What to do → Scan the listing below for the word "atención", then copy each line that has it.

Source information →
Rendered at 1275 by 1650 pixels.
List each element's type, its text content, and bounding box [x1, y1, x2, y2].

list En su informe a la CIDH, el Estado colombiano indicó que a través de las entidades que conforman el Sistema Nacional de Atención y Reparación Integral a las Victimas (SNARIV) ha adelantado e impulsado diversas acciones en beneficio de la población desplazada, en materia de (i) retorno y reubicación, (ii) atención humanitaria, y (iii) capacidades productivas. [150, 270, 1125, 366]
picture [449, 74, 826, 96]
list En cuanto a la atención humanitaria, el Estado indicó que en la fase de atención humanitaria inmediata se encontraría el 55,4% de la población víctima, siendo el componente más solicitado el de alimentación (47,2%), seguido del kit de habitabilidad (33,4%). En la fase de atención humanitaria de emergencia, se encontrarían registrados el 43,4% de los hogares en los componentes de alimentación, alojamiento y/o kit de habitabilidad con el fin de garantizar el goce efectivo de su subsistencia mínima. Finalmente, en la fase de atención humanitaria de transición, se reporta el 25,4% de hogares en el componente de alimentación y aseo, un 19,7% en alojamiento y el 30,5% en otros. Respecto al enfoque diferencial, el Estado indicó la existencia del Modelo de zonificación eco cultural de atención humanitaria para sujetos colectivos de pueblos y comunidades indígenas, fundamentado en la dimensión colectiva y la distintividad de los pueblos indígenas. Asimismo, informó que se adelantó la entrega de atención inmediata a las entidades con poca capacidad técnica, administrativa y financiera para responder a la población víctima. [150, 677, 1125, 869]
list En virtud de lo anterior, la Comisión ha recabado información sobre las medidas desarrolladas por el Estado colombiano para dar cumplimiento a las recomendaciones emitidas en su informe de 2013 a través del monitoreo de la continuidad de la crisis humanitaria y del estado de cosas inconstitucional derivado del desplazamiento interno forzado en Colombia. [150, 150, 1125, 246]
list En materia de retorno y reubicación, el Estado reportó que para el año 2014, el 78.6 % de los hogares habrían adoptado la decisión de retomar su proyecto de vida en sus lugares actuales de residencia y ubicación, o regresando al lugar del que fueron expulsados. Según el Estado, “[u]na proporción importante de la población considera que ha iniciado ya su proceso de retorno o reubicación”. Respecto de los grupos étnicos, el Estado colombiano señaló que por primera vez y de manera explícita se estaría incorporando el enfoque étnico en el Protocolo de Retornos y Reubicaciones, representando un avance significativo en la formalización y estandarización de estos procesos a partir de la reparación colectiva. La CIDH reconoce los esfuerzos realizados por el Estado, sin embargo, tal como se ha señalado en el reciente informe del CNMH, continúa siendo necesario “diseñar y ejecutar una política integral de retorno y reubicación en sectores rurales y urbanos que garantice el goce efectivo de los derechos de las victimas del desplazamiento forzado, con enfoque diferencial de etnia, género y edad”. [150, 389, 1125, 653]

Result for this exercise →
list En su informe a la CIDH, el Estado colombiano indicó que a través de las entidades que conforman el Sistema Nacional de Atención y Reparación Integral a las Victimas (SNARIV) ha adelantado e impulsado diversas acciones en beneficio de la población desplazada, en materia de (i) retorno y reubicación, (ii) atención humanitaria, y (iii) capacidades productivas. [150, 270, 1125, 366]
list En cuanto a la atención humanitaria, el Estado indicó que en la fase de atención humanitaria inmediata se encontraría el 55,4% de la población víctima, siendo el componente más solicitado el de alimentación (47,2%), seguido del kit de habitabilidad (33,4%). En la fase de atención humanitaria de emergencia, se encontrarían registrados el 43,4% de los hogares en los componentes de alimentación, alojamiento y/o kit de habitabilidad con el fin de garantizar el goce efectivo de su subsistencia mínima. Finalmente, en la fase de atención humanitaria de transición, se reporta el 25,4% de hogares en el componente de alimentación y aseo, un 19,7% en alojamiento y el 30,5% en otros. Respecto al enfoque diferencial, el Estado indicó la existencia del Modelo de zonificación eco cultural de atención humanitaria para sujetos colectivos de pueblos y comunidades indígenas, fundamentado en la dimensión colectiva y la distintividad de los pueblos indígenas. Asimismo, informó que se adelantó la entrega de atención inmediata a las entidades con poca capacidad técnica, administrativa y financiera para responder a la población víctima. [150, 677, 1125, 869]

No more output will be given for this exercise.